# 9lbs = too much??



## Emma (Feb 4, 2008)

I've just started the cambridge diet. (Don't know if I'm supposed to talk about that here so I won't) I didn't eat much on friday, half started the diet but still ate a tiny bit on sat (like 966 calories including the pouches) and just ate the pouches yesterday (411 cals) and I weighed myself this morning and I've lost 9lbs since Friday. 

This to me sounds a little bit excessive for the first few days, but maybe it's normal to lose this much at first (maybe it's just water, I pee'd like 15 times yesterday lol) I don't want to lose too much at once and damage my health. 

BTW. I have my doctors permission and watchful eye over me while doing this, also I'm going through a registered councellor that you buy the pouches from and she helps and supports you. My boyfriend is doing it too but he's a fair bit lighter than me and has lost 6lbs but he ate like 1700 cals on sat (naughty lol)


----------



## Angel (Feb 4, 2008)

If this is permitted...

The first few days of any type of similar plan is generally mostly fluid loss. Make sure you drink plenty of fluids so you don't become dehydrated. Don't hold back on the fluids just so you can see results in the numbers. The fluids aid in flushing out the system as certain cells begin to break down.

I hope your physician told you not to go under 400 calories; and to take a multi vitamin.


----------



## Emma (Feb 4, 2008)

double post.


----------



## Emma (Feb 4, 2008)

I didn't get told to take a multivitamin, I think thats because the plan is nutritionally complete. I was told under no circumstances to eat any less of my pouches. The councellor lady said if I was very hungry I could add a meal of 200 cals (which I'm considering doing) but if I wasn't hungry I must eat three a day. 

Thank you for your advice. I'm drinking an awful lot of water, so much so that my partner was a bit worried yesterday. Gotta keep reminding him to drink because he hates water.


----------



## LoveBHMS (Feb 4, 2008)

Em, I have to agree that it was probably just water.

You've said before that you enjoy things like bacon and other junk food, it's very likely that a lot of what you'd eaten before this had a ton of sodium and was making you retain water. Eliminating that stuff from your diet probably had a big impact on your water retention.

If you are drinking more water, you are going to wind up "losing" more water as it passes out of your system.


----------



## Miss Vickie (Feb 4, 2008)

Best of luck, Em. I hope you're being supervised by a doctor while you do this? I worry about such a low calorie diet, but I wish you nothing but the best.

And yeah, that beginning weight? Probably mostly water, but if you continue to lose that much per week I'd start to get concerned.


----------



## BeautifulPoeticDisaster (Feb 4, 2008)

Em, I wish you the best of luck.

However, I would love to know how you can talk about dieting, but I can't.  As my threads always get closed...even though at 540lbs I think me losing weight is medically needed!
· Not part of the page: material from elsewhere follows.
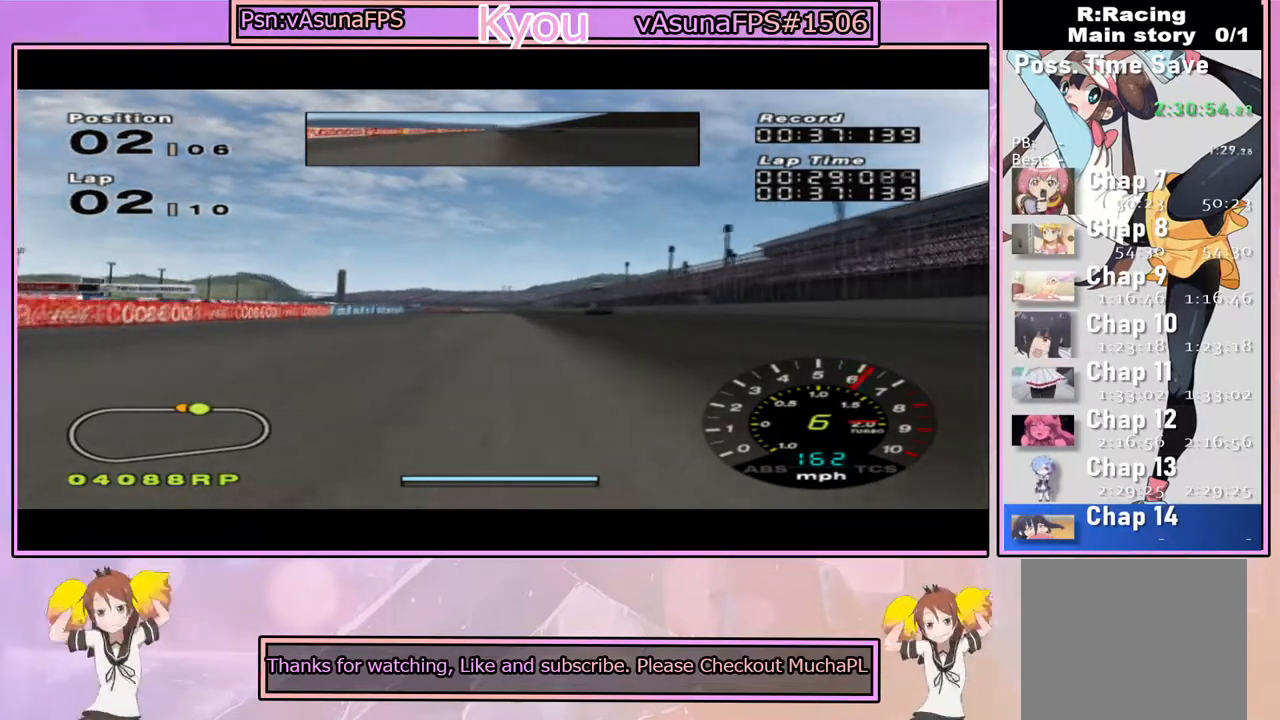
{"dt_ms": 500, "buttons": ["CROSS"], "left_stick": "right", "right_stick": "center", "events": [[433, "left_stick", "right"]]}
I know you know what I mean, we both struggle with a lot of the same things. I wish you the best! I don't think I could do it the way you are doing it.


----------



## comperic2003 (Feb 4, 2008)

Obviously you are free to do what every makes you happy, but any diet that does not provide at least 1500 cals is flawed. This sudden weight loss is most likely water and muscle glycogen. For one thing, any low calorie diet is not a long term fix. Any immediate weight you lose will be due to water, muscle glycogen, and muscle loss. Once you have lost an appreciable amount of muscle mass your body will then start to burn whatever fat you have available. Basically you are starving yourself. Once, you get off the diet and resume normal eating your starving-state body will convert all of your calories to fat and muscle glycogen for future use. When in a starvation mode, every single gram of carbohydrate ingested will bring 3 grams of water with it. So, basically, low calorie diets are horrible.

If you want to lose weight long term you are going to have to make radical dietary and fitness alterations to your life.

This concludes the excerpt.